12:00 - 13:00
Parallel sessions 9
12:00 - 13:00
Submission 133
AI as Fifth Team Member: Differentiated Roles in Design Education
Presented by: Rafal Hanzl
Rafal HanzlJannicke Johansen
Kristiania University of Applied Sciences, Oslo, Norway

When individuals use generative AI, the diversity of ideas decreases sharply. When entire teams rely on the same AI tools, the convergence compounds. Most research to date has focused on enhancing individuals’ creative abilities through use of generative AI. However, no prior studies have examined how distributing different AI tools across team roles affects creative collaboration. This research asks whether providing different AI capabilities to each role within a team can help counteract this trend toward homogenisation. This paper introduces the “AI as Fifth Team Member Model” for organising student design teams and their respective AI tools.
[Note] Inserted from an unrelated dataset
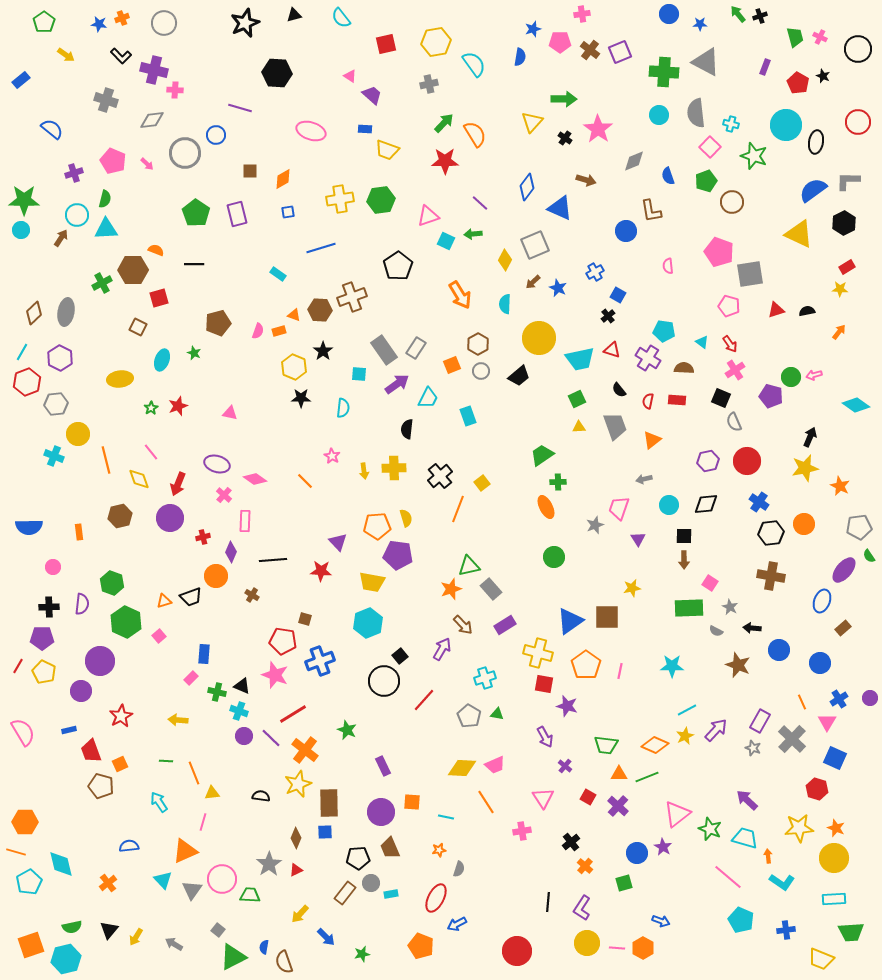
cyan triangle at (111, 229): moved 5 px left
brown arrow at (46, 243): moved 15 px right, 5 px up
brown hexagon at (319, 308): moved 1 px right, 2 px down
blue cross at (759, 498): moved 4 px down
The model defines four different roles: Research Coordinator (using ChatGPT or Claude), Visual Design Specialist (Midjourney or DALL-E), Space Planning Expert (Planner 5D or Homestyler), and Presentation Coordinator (who uses Canva AI or D5 Render). Each tool mediates creativity in a different way, through text-based analysis, image generation, 3D modelling and layout design, which forces heterogeneity into the team’s creative process. Each role also produces a different kind of output, and combining them requires human deliberation. That is where the diversity comes from. A pilot of the model took place in two workshops at a Scandinavian university of applied sciences: a four-day bachelor-level workshop and a two-day master-level workshop. The pilot results indicated that four days were not enough for bachelor-level design teams to form a cohesive unit, and that daily synchronisation protocols (i.e., morning sync, midday integration, and end-of-day synthesis) are essential for facilitating cross-role coordination. The model is currently being used in an educational context, but the way tasks are divided among roles is similar to how many professional design studios now divide tasks among specialists. Future studies should assess larger groups and measure formally the increased diversity in outputs, to verify these preliminary findings.